L’utilisation des fonds européens pour le financement de la rénovation énergétique de l’habitat en France.

Laura VANHUE (Consultante indépendante).

La place prépondérante que prend l’efficacité énergétique dans les politiques publiques nationales et européennes oblige à s’interroger sur la capacité des financements publics à traiter les énormes gisements d’économies d’énergie identifiés dans le secteur du bâtiment, et en particulier dans celui du logement du logement.
L’objectif de massification de la rénovation énergétique de l’habitat incite aujourd’hui les acteurs publics à proposer aux territoires des dispositifs visant la structuration d’une offre de service adapté à cet enjeu.
Dans ce contexte, le financement constitue une dimension d’autant plus déterminante qu’il doit garantir l’accès au financement de la rénovation énergétique aux ménages les plus modestes les plus concernés par les risques de précarité énergétique.

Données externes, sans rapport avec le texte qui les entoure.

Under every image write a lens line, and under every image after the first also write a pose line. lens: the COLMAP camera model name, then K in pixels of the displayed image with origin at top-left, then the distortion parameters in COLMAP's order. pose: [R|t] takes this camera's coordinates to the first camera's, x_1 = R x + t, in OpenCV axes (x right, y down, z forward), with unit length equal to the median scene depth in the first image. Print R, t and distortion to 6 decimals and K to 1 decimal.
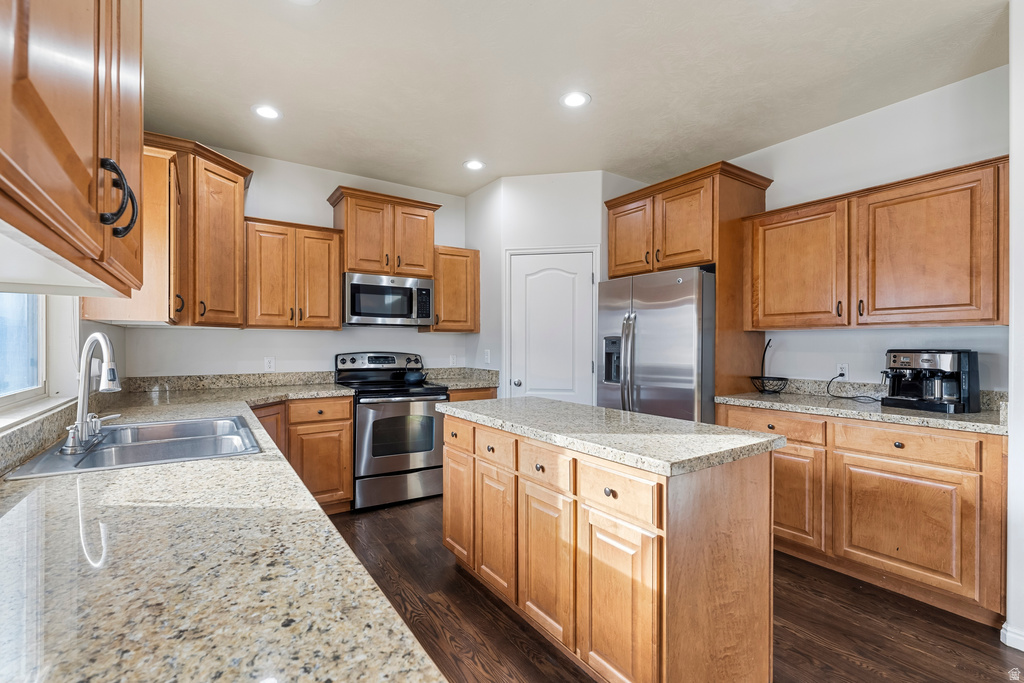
lens RADIAL K [[457.8, 0, 518.4], [0, 457.8, 344.2], [0, 0, 1]] dist [0.001159, 0.000213]
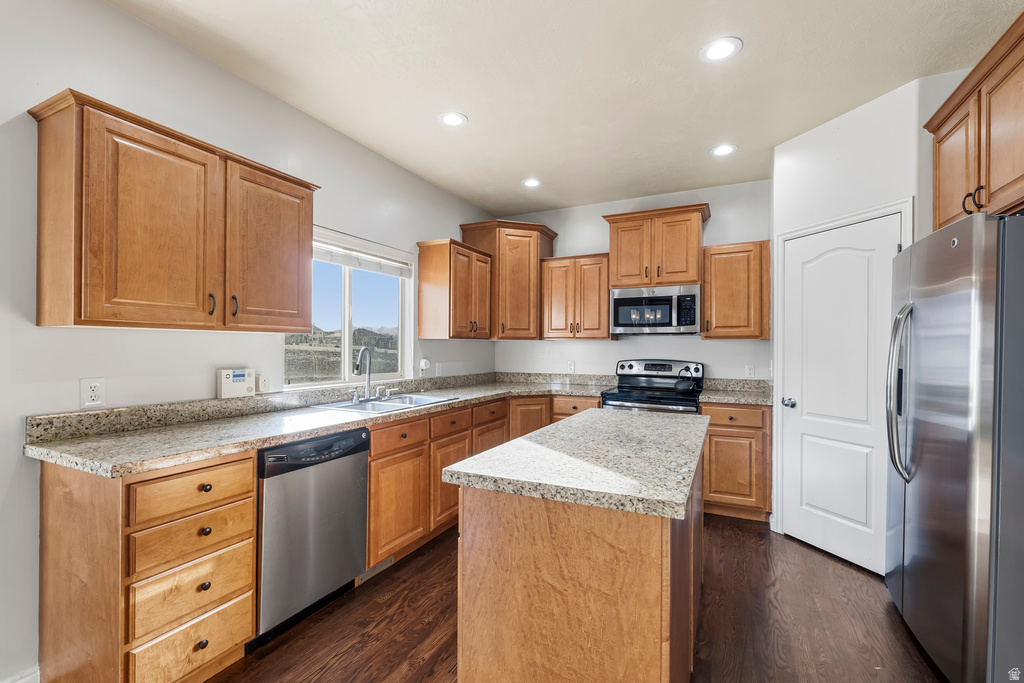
lens RADIAL K [[457.8, 0, 516.0], [0, 457.8, 346.2], [0, 0, 1]] dist [0.001159, 0.000213]
pose [[0.488514, -0.003616, -0.872548, 0.475952], [-0.002367, 0.999982, -0.005470, -0.007384], [0.872553, 0.004738, 0.488497, 0.221347]]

Les limites et faiblesses de la plupart des dispositifs et programmes aujourd’hui d’incitation à la rénovation énergétique de leur logement par les ménages ont été clairement mises en évidence:
- Ils sont insuffisants à accompagner le « passage à l’acte » des ménages vers le choix d’un scénario de travaux ambitieux,
- Ils sont dans l’impossibilité de traiter l’augmentation du nombre de dossier dans une perspective de massification,
- L’accompagnement financier est le plus souvent limité aux subventions et rarement étendu à des offres de financement bancaires.

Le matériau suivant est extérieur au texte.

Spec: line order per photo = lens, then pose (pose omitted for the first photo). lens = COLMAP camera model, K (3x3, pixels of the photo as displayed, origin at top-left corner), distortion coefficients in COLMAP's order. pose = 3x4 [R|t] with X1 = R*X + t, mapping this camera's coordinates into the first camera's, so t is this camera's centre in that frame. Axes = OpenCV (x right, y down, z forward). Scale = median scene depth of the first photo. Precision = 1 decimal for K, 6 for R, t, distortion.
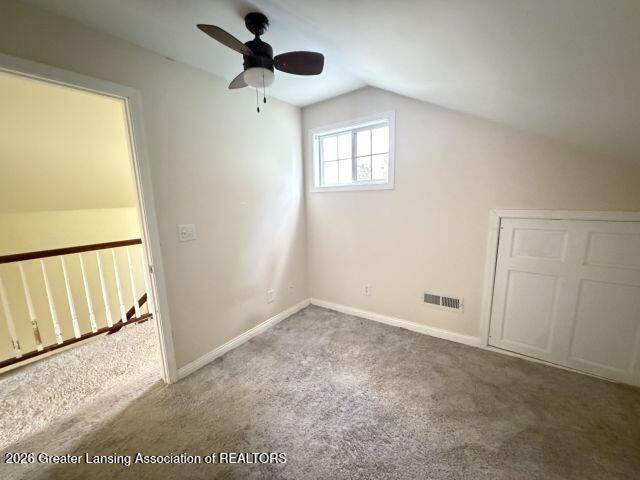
lens RADIAL K [[254.4, 0, 316.8], [0, 254.4, 241.0], [0, 0, 1]] dist [-0.001163, -0.000077]
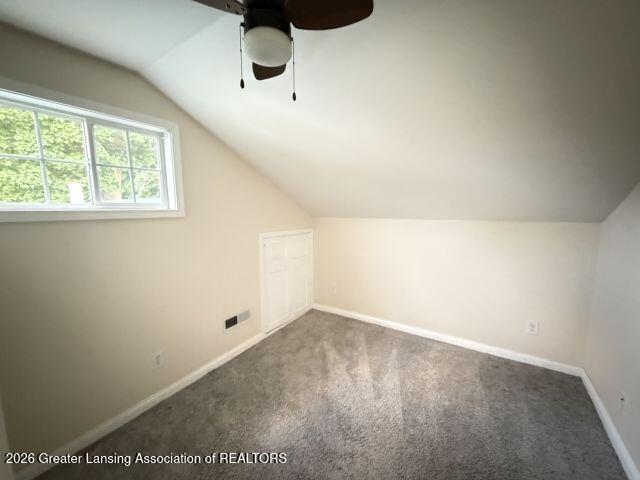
lens RADIAL K [[254.4, 0, 316.8], [0, 254.4, 241.0], [0, 0, 1]] dist [-0.001163, -0.000077]
pose [[-0.050372, -0.091129, 0.994564, -0.555824], [0.186508, 0.977452, 0.099008, -0.129884], [-0.981161, 0.190481, -0.032240, 0.621544]]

Le développement récent de dispositifs de services intégrés de la rénovation énergétique participe à la mobilisation des acteurs publics dont la valeur ajoutée est notamment :
- d’articuler les différents niveaux d’action national, régional et local mais aussi européen,
- d’avoir un effet levier des aides publiques
- rapprocher l’offre de la demande
- mobiliser la filière de la construction qui sur le segment de la rénovation est surtout constituée par de PME locales
Dans ce contexte l’analyse de l’effet levier des financements européens notamment du fonds FEDER trouve toute sa pertinence. En effet, la rénovation énergétique des logements fait partie des principales priorités de la période de programmation 2014-2020 du Fonds Européen pour le Développement Régional retenues par les Conseils Régionaux. Certaines régions envisagent d’orienter cette ressource vers des instruments financiers dans le but de générer des formes renouvelables de financement et rendre plus efficace le recours aux ressources publiques. L’objectif proposé est la complémentarité des interventions sur les différents segments du parc de logements et l’optimisation des plans de financement en associant prêts remboursables et subventions, dans l’optique de concentrer les aides publiques sur les ménages qui en ont le plus besoin et avec le plus gros effet d’entrainement possible.

MOTS CLÉS : Financement, rénovation énergétique, fonds européens, services intégrés, accessibilité.